Our adjusted model also showed that active smoking was the greatest determinant of high ACPA titers, in line with previous descriptions in established RA [50], although this association was not demonstrated in two studies on early RA [32,33].

One potential limitation of our study is the small numbers of patients under bDMARDs, specially RTX, which have likely precluded to demonstrate a statistically significant effect on the anti-CCP decline, although subsequent adjustment with β standardized coefficients revealed a more realistic magnitude of effect. Secondly, some patients do not have serum samples available from all follow-up visits; nevertheless, these patients are not a substantial proportion of the population, which remains homogeneous across the time-points, except for the last visit when just half of the population has reached this follow-up time. Therefore, we think it is unlikely this issue has affected the main results.
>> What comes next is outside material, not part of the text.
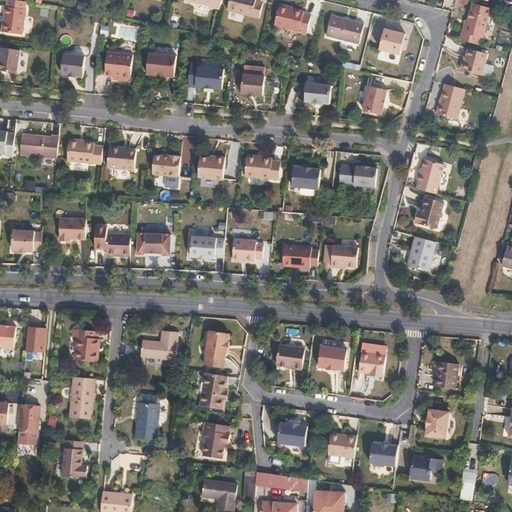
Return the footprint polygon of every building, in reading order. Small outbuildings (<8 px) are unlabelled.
[(8,0),(7,6),(6,6),(3,32),(22,35),(26,9),(27,1),(19,0),(8,0)] [(220,11),(222,0),(187,0),(187,3),(220,11)] [(230,0),(228,9),(239,12),(240,0),(230,0)] [(240,0),(239,12),(261,18),(264,3),(257,0),(240,0)] [(467,20),(461,40),(479,45),(481,38),(484,39),(492,8),(475,3),(470,21),(467,20)] [(304,11),(281,5),(276,25),(308,33),(312,15),(304,13),(304,11)] [(364,25),(332,16),(326,38),(358,46),(364,25)] [(403,56),(410,35),(388,28),(382,49),(403,56)] [(488,52),(472,47),(467,62),(465,62),(462,70),(481,76),(488,52)] [(21,50),(4,48),(2,62),(0,61),(0,68),(1,69),(0,71),(18,73),(21,50)] [(135,55),(110,53),(107,76),(133,79),(135,55)] [(175,77),(178,56),(150,53),(148,75),(175,77)] [(71,78),(74,56),(65,56),(64,75),(71,76),(71,78)] [(86,57),(74,56),(71,78),(77,78),(77,76),(85,77),(86,57)] [(189,86),(215,89),(223,89),(225,71),(191,67),(189,86)] [(245,68),(245,75),(265,77),(266,69),(245,68)] [(245,75),(244,75),(242,94),(248,94),(249,96),(256,97),(257,95),(264,96),(264,94),(266,78),(266,77),(265,77),(245,75)] [(283,79),(266,78),(264,94),(274,95),(274,93),(282,94),(283,79)] [(333,86),(308,83),(307,101),(312,102),(313,104),(324,106),(324,103),(332,103),(333,86)] [(459,121),(468,90),(448,85),(439,115),(459,121)] [(389,91),(371,87),(365,112),(384,115),(389,91)] [(8,130),(0,129),(0,151),(6,152),(5,155),(15,156),(17,133),(8,132),(8,130)] [(58,159),(61,136),(25,132),(23,155),(58,159)] [(103,165),(104,147),(94,146),(94,142),(71,139),(69,161),(103,165)] [(112,170),(121,170),(123,151),(114,149),(112,170)] [(123,151),(121,170),(138,172),(139,154),(127,152),(127,151),(123,151)] [(172,156),(156,154),(154,173),(181,176),(182,155),(172,154),(172,156)] [(200,178),(215,179),(218,158),(217,157),(216,160),(201,159),(200,178)] [(247,178),(281,181),(282,163),(274,162),(274,159),(248,157),(247,178)] [(218,158),(215,179),(224,180),(226,158),(218,158)] [(420,188),(438,194),(446,165),(428,160),(420,188)] [(294,188),(319,190),(321,171),(313,170),(313,168),(303,167),(303,168),(296,168),(294,188)] [(341,185),(377,189),(379,170),(372,170),(372,168),(366,167),(365,169),(343,167),(341,185)] [(26,190),(38,189),(37,180),(26,180),(26,190)] [(6,200),(14,200),(14,192),(6,192),(6,200)] [(446,203),(429,197),(425,212),(419,210),(417,222),(440,228),(446,203)] [(88,222),(88,219),(63,218),(62,240),(72,240),(73,238),(87,239),(88,222)] [(87,239),(87,244),(97,244),(98,226),(98,223),(88,222),(87,239)] [(108,256),(109,256),(112,234),(108,234),(108,227),(98,226),(97,244),(97,250),(108,250),(108,256)] [(35,249),(43,249),(44,232),(36,232),(36,229),(13,228),(13,250),(20,250),(20,252),(29,252),(29,250),(35,250),(35,249)] [(112,234),(109,256),(131,257),(132,235),(112,234)] [(164,256),(173,257),(174,239),(165,238),(165,235),(139,234),(138,254),(145,255),(145,252),(163,253),(164,256)] [(200,259),(204,260),(207,237),(193,236),(192,257),(200,257),(200,259)] [(207,237),(204,260),(208,260),(208,258),(216,259),(217,257),(224,258),(226,239),(207,237)] [(431,272),(439,242),(419,237),(410,267),(431,272)] [(232,258),(255,260),(255,258),(263,258),(264,243),(256,242),(256,240),(234,238),(232,258)] [(312,265),(320,266),(321,251),(313,251),(313,247),(285,245),(283,266),(312,268),(312,265)] [(334,263),(335,245),(327,245),(326,262),(334,263)] [(360,247),(335,245),(334,263),(333,267),(341,268),(341,266),(358,266),(360,247)] [(502,269),(511,271),(511,249),(508,249),(502,269)] [(0,325),(0,347),(15,349),(16,327),(0,325)] [(46,352),(47,328),(28,326),(26,350),(46,352)] [(76,360),(98,362),(100,338),(96,338),(97,331),(74,328),(73,337),(78,337),(76,360)] [(204,365),(224,368),(226,352),(229,353),(230,341),(228,340),(230,332),(210,328),(204,365)] [(140,367),(175,370),(178,342),(161,340),(160,353),(142,350),(140,367)] [(287,367),(290,347),(281,346),(278,366),(287,367)] [(338,371),(342,349),(323,346),(320,368),(327,369),(327,371),(337,372),(337,371),(338,371)] [(306,350),(290,347),(287,367),(304,370),(306,350)] [(349,350),(342,349),(338,371),(346,372),(349,350)] [(375,376),(385,377),(388,356),(364,353),(362,371),(376,374),(375,376)] [(438,387),(458,390),(461,365),(441,363),(438,387)] [(228,377),(205,373),(203,382),(205,382),(201,406),(222,410),(225,400),(228,401),(229,392),(226,391),(228,377)] [(96,379),(75,378),(71,417),(92,420),(96,379)] [(140,403),(161,405),(161,399),(159,396),(143,394),(141,396),(140,403)] [(10,403),(0,402),(0,423),(8,424),(10,403)] [(136,439),(158,441),(161,405),(140,403),(136,439)] [(41,407),(21,405),(18,445),(37,447),(41,407)] [(428,437),(448,440),(451,413),(431,410),(430,418),(429,418),(428,429),(429,429),(428,437)] [(278,444),(306,448),(309,428),(299,427),(299,424),(289,422),(288,425),(281,424),(278,444)] [(227,435),(229,427),(206,423),(203,436),(207,436),(204,456),(221,459),(223,445),(227,446),(229,436),(227,435)] [(342,459),(346,438),(333,436),(330,457),(342,459)] [(359,440),(346,438),(342,459),(356,461),(359,440)] [(84,443),(67,441),(63,477),(87,480),(89,467),(82,466),(84,443)] [(377,466),(381,444),(375,443),(372,464),(375,464),(377,466)] [(400,447),(381,444),(377,466),(378,467),(384,468),(386,466),(398,467),(400,447)] [(441,474),(442,461),(413,457),(410,480),(428,482),(429,476),(432,476),(432,473),(441,474)] [(464,468),(462,499),(475,499),(476,468),(464,468)] [(257,485),(258,472),(246,471),(244,500),(256,501),(257,485)] [(258,472),(257,485),(265,486),(266,473),(258,472)] [(485,482),(494,487),(499,477),(490,472),(485,482)] [(267,474),(266,473),(265,486),(272,487),(273,474),(267,474)] [(309,492),(309,480),(284,476),(273,474),(272,487),(285,489),(309,492)] [(218,510),(234,511),(235,511),(239,485),(205,480),(203,496),(220,498),(218,510)] [(315,505),(307,504),(306,511),(342,511),(343,509),(337,509),(337,505),(346,505),(346,492),(324,491),(324,498),(316,497),(315,505)] [(132,511),(135,496),(105,493),(103,511),(132,511)] [(297,511),(299,504),(263,502),(262,511),(297,511)]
Conversely, some strengths of our study can be highlighted. The longitudinal design of our cohort provides fluctuations of ACPA titers for five years of follow-up in an EA population that overall had not received DMARDs at recruitment. The protocolized data collection precludes substantial missing data and accounts for all RA medications received by the patients during the study period. Lastly, in contrast with previous studies, we have provided data on the impact of each DMARD on the modulation of anti-CCP levels in a real word setting.

5. Conclusions

Our results show that in patients with seropositive EA treated in a real practice setting, an early and significant drop in anti-CCP2 titers can be detected associated with the decline in disease activity, irrespective of the treatment used. TNF antagonists and cs DMARDs, except antimalarials, can also independently contribute to a sustained decline in titers that is maintained throughout five years of follow-up.